**Try it**
Transcribe the data below in full, exactly.

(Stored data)
=== Begin Enclosure ===
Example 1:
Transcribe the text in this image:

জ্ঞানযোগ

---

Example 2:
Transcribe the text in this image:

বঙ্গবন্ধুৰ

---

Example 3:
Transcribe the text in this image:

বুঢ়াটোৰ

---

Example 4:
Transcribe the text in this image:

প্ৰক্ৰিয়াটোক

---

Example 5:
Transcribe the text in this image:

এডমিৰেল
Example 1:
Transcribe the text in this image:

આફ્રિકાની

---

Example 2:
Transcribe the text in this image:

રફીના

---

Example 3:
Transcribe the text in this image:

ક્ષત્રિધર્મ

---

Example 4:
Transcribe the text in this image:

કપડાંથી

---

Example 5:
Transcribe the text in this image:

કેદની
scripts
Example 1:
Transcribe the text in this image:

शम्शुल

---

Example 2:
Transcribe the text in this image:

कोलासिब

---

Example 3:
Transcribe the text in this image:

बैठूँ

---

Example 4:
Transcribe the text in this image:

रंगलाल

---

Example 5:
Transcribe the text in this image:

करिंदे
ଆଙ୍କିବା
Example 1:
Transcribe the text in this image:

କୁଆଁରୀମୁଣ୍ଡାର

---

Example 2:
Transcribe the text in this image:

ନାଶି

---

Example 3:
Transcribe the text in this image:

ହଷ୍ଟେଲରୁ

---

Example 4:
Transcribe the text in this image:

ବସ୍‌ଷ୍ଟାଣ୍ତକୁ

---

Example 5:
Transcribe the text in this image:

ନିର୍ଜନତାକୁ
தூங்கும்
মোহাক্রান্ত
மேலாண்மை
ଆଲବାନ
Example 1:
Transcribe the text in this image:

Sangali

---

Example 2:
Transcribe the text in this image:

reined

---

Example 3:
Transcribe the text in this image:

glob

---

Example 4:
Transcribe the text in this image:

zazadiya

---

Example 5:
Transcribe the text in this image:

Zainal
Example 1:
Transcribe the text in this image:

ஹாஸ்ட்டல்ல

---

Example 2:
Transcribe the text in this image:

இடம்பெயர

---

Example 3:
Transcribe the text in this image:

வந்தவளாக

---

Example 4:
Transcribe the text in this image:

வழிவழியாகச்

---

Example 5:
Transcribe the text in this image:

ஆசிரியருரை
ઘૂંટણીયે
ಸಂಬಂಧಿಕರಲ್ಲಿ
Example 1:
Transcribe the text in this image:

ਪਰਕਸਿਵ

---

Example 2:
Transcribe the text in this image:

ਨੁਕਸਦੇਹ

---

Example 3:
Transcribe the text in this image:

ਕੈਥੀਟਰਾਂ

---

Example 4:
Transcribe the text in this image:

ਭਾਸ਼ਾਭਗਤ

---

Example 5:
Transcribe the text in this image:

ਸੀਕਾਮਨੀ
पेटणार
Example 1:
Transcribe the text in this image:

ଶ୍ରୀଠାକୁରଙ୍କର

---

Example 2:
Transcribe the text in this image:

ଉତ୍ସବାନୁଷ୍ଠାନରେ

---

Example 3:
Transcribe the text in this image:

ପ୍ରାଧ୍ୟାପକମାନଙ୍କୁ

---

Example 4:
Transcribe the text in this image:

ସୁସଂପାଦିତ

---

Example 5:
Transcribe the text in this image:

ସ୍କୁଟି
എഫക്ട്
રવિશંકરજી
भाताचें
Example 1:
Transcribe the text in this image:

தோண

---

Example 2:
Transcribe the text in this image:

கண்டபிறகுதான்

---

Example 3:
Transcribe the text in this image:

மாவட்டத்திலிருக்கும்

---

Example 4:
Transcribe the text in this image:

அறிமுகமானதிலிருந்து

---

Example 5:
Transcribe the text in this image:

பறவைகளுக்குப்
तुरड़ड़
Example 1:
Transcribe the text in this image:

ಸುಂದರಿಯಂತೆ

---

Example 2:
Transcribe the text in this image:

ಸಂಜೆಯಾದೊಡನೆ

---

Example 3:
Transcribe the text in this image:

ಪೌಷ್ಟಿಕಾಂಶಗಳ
=== End Enclosure ===
**Output for this exercise**
Example 1:
Transcribe the text in this image:

জ্ঞানযোগ

---

Example 2:
Transcribe the text in this image:

বঙ্গবন্ধুৰ

---

Example 3:
Transcribe the text in this image:

বুঢ়াটোৰ

---

Example 4:
Transcribe the text in this image:

প্ৰক্ৰিয়াটোক

---

Example 5:
Transcribe the text in this image:

এডমিৰেল
Example 1:
Transcribe the text in this image:

આફ્રિકાની

---

Example 2:
Transcribe the text in this image:

રફીના

---

Example 3:
Transcribe the text in this image:

ક્ષત્રિધર્મ

---

Example 4:
Transcribe the text in this image:

કપડાંથી

---

Example 5:
Transcribe the text in this image:

કેદની
scripts
Example 1:
Transcribe the text in this image:

शम्शुल

---

Example 2:
Transcribe the text in this image:

कोलासिब

---

Example 3:
Transcribe the text in this image:

बैठूँ

---

Example 4:
Transcribe the text in this image:

रंगलाल

---

Example 5:
Transcribe the text in this image:

करिंदे
ଆଙ୍କିବା
Example 1:
Transcribe the text in this image:

କୁଆଁରୀମୁଣ୍ଡାର

---

Example 2:
Transcribe the text in this image:

ନାଶି

---

Example 3:
Transcribe the text in this image:

ହଷ୍ଟେଲରୁ

---

Example 4:
Transcribe the text in this image:

ବସ୍‌ଷ୍ଟାଣ୍ତକୁ

---

Example 5:
Transcribe the text in this image:

ନିର୍ଜନତାକୁ
தூங்கும்
মোহাক্রান্ত
மேலாண்மை
ଆଲବାନ
Example 1:
Transcribe the text in this image:

Sangali

---

Example 2:
Transcribe the text in this image:

reined

---

Example 3:
Transcribe the text in this image:

glob

---

Example 4:
Transcribe the text in this image:

zazadiya

---

Example 5:
Transcribe the text in this image:

Zainal
Example 1:
Transcribe the text in this image:

ஹாஸ்ட்டல்ல

---

Example 2:
Transcribe the text in this image:

இடம்பெயர

---

Example 3:
Transcribe the text in this image:

வந்தவளாக

---

Example 4:
Transcribe the text in this image:

வழிவழியாகச்

---

Example 5:
Transcribe the text in this image:

ஆசிரியருரை
ઘૂંટણીયે
ಸಂಬಂಧಿಕರಲ್ಲಿ
Example 1:
Transcribe the text in this image:

ਪਰਕਸਿਵ

---

Example 2:
Transcribe the text in this image:

ਨੁਕਸਦੇਹ

---

Example 3:
Transcribe the text in this image:

ਕੈਥੀਟਰਾਂ

---

Example 4:
Transcribe the text in this image:

ਭਾਸ਼ਾਭਗਤ

---

Example 5:
Transcribe the text in this image:

ਸੀਕਾਮਨੀ
पेटणार
Example 1:
Transcribe the text in this image:

ଶ୍ରୀଠାକୁରଙ୍କର

---

Example 2:
Transcribe the text in this image:

ଉତ୍ସବାନୁଷ୍ଠାନରେ

---

Example 3:
Transcribe the text in this image:

ପ୍ରାଧ୍ୟାପକମାନଙ୍କୁ

---

Example 4:
Transcribe the text in this image:

ସୁସଂପାଦିତ

---

Example 5:
Transcribe the text in this image:

ସ୍କୁଟି
എഫക്ട്
રવિશંકરજી
भाताचें
Example 1:
Transcribe the text in this image:

தோண

---

Example 2:
Transcribe the text in this image:

கண்டபிறகுதான்

---

Example 3:
Transcribe the text in this image:

மாவட்டத்திலிருக்கும்

---

Example 4:
Transcribe the text in this image:

அறிமுகமானதிலிருந்து

---

Example 5:
Transcribe the text in this image:

பறவைகளுக்குப்
तुरड़ड़
Example 1:
Transcribe the text in this image:

ಸುಂದರಿಯಂತೆ

---

Example 2:
Transcribe the text in this image:

ಸಂಜೆಯಾದೊಡನೆ

---

Example 3:
Transcribe the text in this image:

ಪೌಷ್ಟಿಕಾಂಶಗಳ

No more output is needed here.